ヘンなところで、あいつに似たな

 ——シオン。


 誰かが呼ぶ声がする。


 ——目を覚まして、シオン。


 ああ、この声は。


 ——私のこと、


 凪沙さんの声だ。


 ——私のこと、もう探さないで。


 ***


「……」


 紫苑は眠りから覚醒した時、目元が湿っている感触をおぼえた。


 ——私のこと、もう探さないで。


 夢から目覚める直前の彼女の声が、もう一度鮮明に脳内で再生される。


「凪沙さん……どうして、そんなことを」




 紫苑が一階へ降りると、そこにいるのは蓮だけだった。


「あ、やっと降りてきたか。夕飯にしよう」


「あれ、美弥乃さんは?」


「美弥乃は、古い知人に呼び出されたとかで出て行ったよ。夕飯は二人だけで食べてくれってさ」


 そうなんだ……とこぼして、紫苑はダイニングの椅子に座る。


「ねえ、蓮さん。
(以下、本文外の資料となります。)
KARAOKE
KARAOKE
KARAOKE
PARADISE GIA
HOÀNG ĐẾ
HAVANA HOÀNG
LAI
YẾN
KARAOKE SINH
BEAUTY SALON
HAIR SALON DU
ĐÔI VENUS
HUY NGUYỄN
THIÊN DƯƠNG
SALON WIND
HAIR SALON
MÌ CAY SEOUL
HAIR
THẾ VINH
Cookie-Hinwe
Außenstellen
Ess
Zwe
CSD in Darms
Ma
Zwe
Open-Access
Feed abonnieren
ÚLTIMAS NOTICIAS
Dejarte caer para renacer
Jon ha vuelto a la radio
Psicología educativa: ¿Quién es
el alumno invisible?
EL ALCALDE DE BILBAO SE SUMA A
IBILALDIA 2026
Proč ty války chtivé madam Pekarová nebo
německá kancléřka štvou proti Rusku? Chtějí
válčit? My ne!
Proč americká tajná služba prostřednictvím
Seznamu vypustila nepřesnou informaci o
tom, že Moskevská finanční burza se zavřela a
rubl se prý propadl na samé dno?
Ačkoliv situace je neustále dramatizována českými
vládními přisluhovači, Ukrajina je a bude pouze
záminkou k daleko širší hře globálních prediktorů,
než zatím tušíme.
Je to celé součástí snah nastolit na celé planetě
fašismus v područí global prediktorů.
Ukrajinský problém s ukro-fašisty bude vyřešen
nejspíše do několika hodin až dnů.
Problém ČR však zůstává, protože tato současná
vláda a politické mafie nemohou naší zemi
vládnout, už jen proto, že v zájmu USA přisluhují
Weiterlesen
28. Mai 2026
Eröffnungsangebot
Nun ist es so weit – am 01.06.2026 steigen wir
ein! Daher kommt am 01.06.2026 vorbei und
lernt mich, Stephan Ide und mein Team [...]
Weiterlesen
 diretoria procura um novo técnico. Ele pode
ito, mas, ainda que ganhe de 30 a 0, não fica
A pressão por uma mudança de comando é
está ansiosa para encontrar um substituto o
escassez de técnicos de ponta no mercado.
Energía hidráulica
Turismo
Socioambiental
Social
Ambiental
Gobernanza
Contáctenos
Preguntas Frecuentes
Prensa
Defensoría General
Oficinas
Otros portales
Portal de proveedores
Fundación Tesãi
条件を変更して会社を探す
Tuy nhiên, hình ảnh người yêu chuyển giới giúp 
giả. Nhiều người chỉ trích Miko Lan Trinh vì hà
聞きたいことあるの」


 蓮の目は静かに紫苑へ向けられた。紫苑は少し俯きながらしばらく黙る。二人だけの室内でウォールクロックの音がコチ、コチ、と時を刻んでいく。


「わたし……どうしても会いたい人がいる」


 蓮はその一言だけで何か勘付いたような表情をした。


 言いながら、紫苑は隠しきれないものを隠さんと俯いた。

 本当は気づいている。夢の中で、自分は何を見たのか。かつて自分の身に、何が起こったのか。

 そして今、涙を流してしまった理由も。


「蓮さん、わたし……」


「なんだ、言ってみろ」


 手を止めて静かに紫苑を見つめる蓮は、物知りげな表情で彼女に尋ねる。


「わたし、凪沙さんに会いたい」


「……」


「会って、話がしたいの。そして、ちゃんと外の世界を知れたよって言いたい。ねぇ、蓮さん。蓮さんは、凪沙さんのこと何か知ってるんじゃないの?」


 蓮は、ただ真剣な目で紫苑を見返すだけだった。しばらくずっとそうしていて、それからふぅぅ、と少し長めの息を吐いた。


「ヘンなところで、あいつに似たな。紫苑」


 そう言って、彼は困ったような顔で笑ってみせる。


「分かった。この際はっきり言おう。残念だが、凪沙には会わせてやれない」


 蓮の目つきが再び真剣になると同時に、紫苑の目は哀の色を帯びた。


「ど、どうして……?」


「彼女とは、もう十年連絡が取れていない」


「えっ……」


 紫苑の表情は痛ましいほどに歪んだ。その顔に、蓮もそっと目を伏せる。


「あの夜。お前が研究所から脱出したあの日、彼女から連絡があった。『施設から逃がしたい子どもがいる』と」


 ***


「逃がしたい、だと? 本気で言ってるのか。研究所の管理体制が易しくないことは、お前が一番分かってるはずだろ、凪沙」


『そう、そうなの。それは分かってる。けど……このままじゃ、あの子は殺されちゃう』


 電話越しに聞こえる凪沙の声。冗談でないことは、すぐに分かった。


「……それで、具体的に俺は何をすればいい」


『今夜九時、施設の裏口で待機していてほしい。アタシがあの子を連れ出すから』


「本当にそんなことが可能なのか?」


『お願い。どうしても、あの子を守りたいの』


 その時、ぷつりと電話が切れた。誰かに見つからないよう咄嗟に切ったとか、そういう感じだった。


「はぁ……今夜九時……」


 あいつの身に何も起きないといいが。その言葉は口に出さず、蓮は準備を始めた。